Computing

2023-01-01 Notes from research today re: thinking about folder organisation. Thanks r/datahoarder and r/datacurator.

Separate Datahoard from Ephemeral (computer-specific) folders.

Possibly that means Infohoard has EVERYTHING in it.
We will need another folder for Computer documentation - That would likely go to Documents or Literature... unless we put it all here lol
We'll also want to.. I think probably download a couple entire websites as an archive, 'cause we certainly have an awful lot of bookmarks from some stires in particular that we'd want to save before we lose them. As well as hopefully save a bunch of webpages in case those go down, 'cause fuck knows that keeps happening to my bookmarks. We do sometimes archive.org them but still... what if that goes down too, yunno? Or if we just don't have internet for a bit. It's a lot of work though, we're already just starting to try and fucking orgnaise the bookmarks better.

Root: some folders all well-thourght-out top-level categories, bare-minimum files eg. a plain text or markdown readme doc that describes structure.

/Audio
/Archive (website clones, phone backups? Or just stick Websites in a folder, and back up phone stuff to accurate places.)
./Podcast
./Audiobook
./Music
/Documents
/Downloads (aka to-sort)
/Images
[undecided]
./Photos
../[undecided: phone vs DSLR?]
./My Art
../by year?
./Screenshots /Literature
./Nonfiction
./Books
./Journal Articles
../Topic
./Fiction
../Author
.../Series
/Software
./Games
../symlinks to games stored elsewhere 'cause of steam & whatever?
./Applications
./Virtual Machines
/Video
./TV
../Series
.../Season
./Movies
...Series
./Music videos
./Educational
./Fluff (humurous YT vids, cats, etc)

Literature formatted roughly like a library; Documents formatted very differently for personal use. Documents = scanned documents, tax returns, etc.

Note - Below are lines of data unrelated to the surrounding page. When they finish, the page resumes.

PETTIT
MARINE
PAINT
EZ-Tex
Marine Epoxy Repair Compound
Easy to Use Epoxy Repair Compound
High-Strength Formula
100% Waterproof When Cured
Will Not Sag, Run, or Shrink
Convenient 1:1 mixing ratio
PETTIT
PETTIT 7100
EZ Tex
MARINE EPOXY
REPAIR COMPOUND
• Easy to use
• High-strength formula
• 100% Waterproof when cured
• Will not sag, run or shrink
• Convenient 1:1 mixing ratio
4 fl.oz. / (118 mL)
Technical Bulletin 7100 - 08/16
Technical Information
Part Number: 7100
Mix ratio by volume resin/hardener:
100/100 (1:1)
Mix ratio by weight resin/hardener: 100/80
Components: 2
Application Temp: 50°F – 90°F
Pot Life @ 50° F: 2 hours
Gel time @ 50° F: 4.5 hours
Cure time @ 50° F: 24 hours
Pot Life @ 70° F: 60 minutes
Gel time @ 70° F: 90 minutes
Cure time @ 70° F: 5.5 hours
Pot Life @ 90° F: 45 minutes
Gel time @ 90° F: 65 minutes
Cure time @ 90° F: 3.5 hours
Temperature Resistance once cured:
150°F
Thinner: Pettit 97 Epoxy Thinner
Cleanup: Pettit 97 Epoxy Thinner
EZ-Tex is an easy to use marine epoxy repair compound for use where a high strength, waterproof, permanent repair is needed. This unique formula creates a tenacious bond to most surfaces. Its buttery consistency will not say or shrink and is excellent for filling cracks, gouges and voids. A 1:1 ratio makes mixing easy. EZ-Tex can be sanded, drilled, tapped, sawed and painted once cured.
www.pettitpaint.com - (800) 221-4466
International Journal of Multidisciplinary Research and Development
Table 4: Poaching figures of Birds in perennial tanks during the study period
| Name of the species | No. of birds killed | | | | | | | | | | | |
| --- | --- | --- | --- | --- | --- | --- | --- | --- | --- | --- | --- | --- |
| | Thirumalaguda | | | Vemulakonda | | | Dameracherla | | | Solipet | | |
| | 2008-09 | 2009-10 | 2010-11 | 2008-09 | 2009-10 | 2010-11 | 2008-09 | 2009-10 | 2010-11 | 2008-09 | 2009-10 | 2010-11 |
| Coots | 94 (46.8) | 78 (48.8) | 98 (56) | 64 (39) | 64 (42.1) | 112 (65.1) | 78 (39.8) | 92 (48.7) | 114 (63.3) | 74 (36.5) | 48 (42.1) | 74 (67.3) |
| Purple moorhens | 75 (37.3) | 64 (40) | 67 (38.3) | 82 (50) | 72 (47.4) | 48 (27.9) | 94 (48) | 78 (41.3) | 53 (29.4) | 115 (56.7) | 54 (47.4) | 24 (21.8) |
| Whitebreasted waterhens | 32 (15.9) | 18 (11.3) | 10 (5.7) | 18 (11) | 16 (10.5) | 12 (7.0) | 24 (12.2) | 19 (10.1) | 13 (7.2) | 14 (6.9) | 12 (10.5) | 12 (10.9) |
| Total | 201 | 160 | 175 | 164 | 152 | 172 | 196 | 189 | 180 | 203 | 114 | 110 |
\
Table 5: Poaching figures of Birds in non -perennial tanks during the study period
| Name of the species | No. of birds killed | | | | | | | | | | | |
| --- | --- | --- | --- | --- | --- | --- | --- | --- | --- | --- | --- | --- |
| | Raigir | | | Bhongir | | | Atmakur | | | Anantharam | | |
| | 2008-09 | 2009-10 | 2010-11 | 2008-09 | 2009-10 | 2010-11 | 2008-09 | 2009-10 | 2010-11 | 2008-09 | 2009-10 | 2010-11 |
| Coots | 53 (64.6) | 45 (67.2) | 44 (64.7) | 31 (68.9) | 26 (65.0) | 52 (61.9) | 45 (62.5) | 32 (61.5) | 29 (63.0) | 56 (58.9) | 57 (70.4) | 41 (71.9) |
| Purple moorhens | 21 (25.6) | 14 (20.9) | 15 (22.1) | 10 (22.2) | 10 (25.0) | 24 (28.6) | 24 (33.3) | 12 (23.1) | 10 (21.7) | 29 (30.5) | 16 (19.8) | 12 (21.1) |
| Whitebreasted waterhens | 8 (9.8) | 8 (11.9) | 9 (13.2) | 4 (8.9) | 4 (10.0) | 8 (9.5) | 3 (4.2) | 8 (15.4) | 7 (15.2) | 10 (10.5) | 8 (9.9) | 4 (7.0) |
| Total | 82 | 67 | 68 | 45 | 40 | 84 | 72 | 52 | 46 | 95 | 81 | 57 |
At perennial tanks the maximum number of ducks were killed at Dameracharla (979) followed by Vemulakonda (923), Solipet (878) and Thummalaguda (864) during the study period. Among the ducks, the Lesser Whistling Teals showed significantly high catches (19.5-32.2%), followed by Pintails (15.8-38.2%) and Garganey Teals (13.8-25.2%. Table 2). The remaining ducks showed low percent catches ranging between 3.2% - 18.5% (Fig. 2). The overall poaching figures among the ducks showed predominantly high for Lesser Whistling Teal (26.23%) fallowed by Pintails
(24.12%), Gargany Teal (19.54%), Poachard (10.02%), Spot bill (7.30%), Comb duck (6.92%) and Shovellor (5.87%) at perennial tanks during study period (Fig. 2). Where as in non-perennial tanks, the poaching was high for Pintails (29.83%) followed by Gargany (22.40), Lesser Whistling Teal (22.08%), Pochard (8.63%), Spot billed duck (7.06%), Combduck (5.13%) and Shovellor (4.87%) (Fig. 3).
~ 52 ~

"When I used to start out collecting something to hoard ... I would carefully organize it with many sublevels/etc. At one point I was even custom-tagging all my music with "moods". Then, a few years later, I realize.... I've rarely if ever actually gone through and gotten utility out of the careful sorting I did of all that data. Far more often than not, I would find that something else would spur me to look for something I'd "sorted" earlier, and I'd just end up searching-to-locate it. So, I'd be looking at lists on IMDB, and then I would do a global search (locate32) for ".mkv pub domain legit" and I'd instantly find my "Public Domain Totally Legit To Hoard 2 - The Sequel!.mkv" that way...not getting anything out of all the careful curating I'd done.

"Eventually I realized I use locate32 to pull up basically everything. I have it hotkeyed globally to a key on my keyboard, so I can pull it up with no effort whatsoever no matter what I'm doing, and navigate to a file within a few seconds, regardless of where it is.

"This does require that you had search terms in your filename (and/OR folder names leading up to the file). As time has gone by, I've started just saving things in flat folder structures with search terms I know I will find later... at work I have a ton of files named things like "script powershell to do smtp email send test.txt.ps1" for instance. It's ugly, but I know how I search-to-locate, and I know I'll be able to pull that up in 2.5 seconds with zero effort even 1 year later. I have that file, and tens of thousands like it, just sitting in huge flat folders. It's amazingly effective...I can pull up almost anything I've ever saved, even from years ago, within a few seconds, almost without fail. Sometimes when I need to recall something done for a client 2 years ago, and I type a few characters and insta-find something, I feel superhuman lol."